I rushed back to the hotel, at 8 in the evening. He said he'd call the hotel till I got myself a local sim card for my phone. I couldn't wait to share the pictures, my flight details, the day and everything else with him. I wouldn't share the silence, I decided. No need to state the obvious. I waited till eleven for his phone call, before the exhaustion finally got to me. When I woke up late, for the first day of work, I decided I'd make a call from work. The day was over before I could blink, and too tired to be cheap, I finally called him myself. Voice mail. Called after an hour. Voice mail. Called Gnanesh, his friend. Accident? On the way back from the airport? Induced Coma? My heart fell, my legs gave way and I felt nothing.
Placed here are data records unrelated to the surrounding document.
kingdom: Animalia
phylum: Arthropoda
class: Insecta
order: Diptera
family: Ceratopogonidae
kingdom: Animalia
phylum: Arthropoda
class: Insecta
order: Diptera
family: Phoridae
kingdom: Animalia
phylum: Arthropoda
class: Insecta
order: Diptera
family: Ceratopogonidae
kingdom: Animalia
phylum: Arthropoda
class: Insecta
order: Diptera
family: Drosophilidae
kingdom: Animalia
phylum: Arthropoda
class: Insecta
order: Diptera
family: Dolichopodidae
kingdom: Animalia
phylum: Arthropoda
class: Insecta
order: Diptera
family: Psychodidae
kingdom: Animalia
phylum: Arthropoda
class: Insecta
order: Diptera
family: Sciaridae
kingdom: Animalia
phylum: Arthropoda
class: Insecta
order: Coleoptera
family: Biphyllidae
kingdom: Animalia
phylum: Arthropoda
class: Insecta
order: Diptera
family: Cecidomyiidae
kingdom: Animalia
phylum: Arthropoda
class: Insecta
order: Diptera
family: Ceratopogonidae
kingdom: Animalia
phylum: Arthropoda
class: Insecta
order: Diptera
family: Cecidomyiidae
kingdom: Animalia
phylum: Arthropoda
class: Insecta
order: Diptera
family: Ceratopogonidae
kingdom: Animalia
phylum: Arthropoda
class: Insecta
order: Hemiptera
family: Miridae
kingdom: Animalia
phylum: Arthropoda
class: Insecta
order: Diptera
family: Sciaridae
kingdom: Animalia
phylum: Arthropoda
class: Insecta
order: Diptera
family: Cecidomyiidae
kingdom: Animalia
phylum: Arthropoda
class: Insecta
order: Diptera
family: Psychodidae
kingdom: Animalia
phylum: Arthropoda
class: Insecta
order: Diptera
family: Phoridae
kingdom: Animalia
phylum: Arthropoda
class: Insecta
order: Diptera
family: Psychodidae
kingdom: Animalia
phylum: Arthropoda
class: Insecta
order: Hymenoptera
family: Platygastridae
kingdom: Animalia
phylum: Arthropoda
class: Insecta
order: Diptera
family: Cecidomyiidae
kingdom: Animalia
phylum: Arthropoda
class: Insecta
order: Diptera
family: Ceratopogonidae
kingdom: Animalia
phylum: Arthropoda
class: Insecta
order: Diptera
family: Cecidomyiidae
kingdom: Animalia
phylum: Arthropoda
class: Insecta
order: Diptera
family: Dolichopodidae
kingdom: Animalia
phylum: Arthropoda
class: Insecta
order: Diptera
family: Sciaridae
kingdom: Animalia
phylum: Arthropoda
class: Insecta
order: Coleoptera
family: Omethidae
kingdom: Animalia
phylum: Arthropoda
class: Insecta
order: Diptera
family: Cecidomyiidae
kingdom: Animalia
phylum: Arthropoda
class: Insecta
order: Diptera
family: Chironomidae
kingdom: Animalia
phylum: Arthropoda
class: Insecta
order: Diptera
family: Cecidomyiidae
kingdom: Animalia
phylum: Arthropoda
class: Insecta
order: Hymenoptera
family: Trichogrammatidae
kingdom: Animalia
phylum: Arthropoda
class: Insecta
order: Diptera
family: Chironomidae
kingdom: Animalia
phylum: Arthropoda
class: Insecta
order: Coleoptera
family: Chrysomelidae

And I didn't for a long time, not that first year. I opted to stay at work, and finish the project. Someone needed to make enough money, till he woke up. I knew he would. I did not see him. I could not touch him. I could not feel him but I could hear him. I send pictures across to the hospital where Janine, his nurse would be his eyes.
The second year, he woke up. I didn't feel anything. He underwent physiotherapy and I was back home, but still working. I worked hard, he worked hard on recovering. Between our schedules, I can't say we spent much time together. Until three months into his therapy, he asked me about Rainforest Park. He talked about the big trees, wide leaves right in the middle of the city.
Curiously enough, he talked about being a beam of light, of being able to feel me and told me things that I had never told him about the park. Like having tripped on a pebble, because I'd opted to wear heels. Or the broken pipe that had wet the ground so much, the area smelt like mulch and humid clothes.
And then he teared up, and walked over to me and put his head on my lap. And I held him tight. My body lightened, he was back & so was I.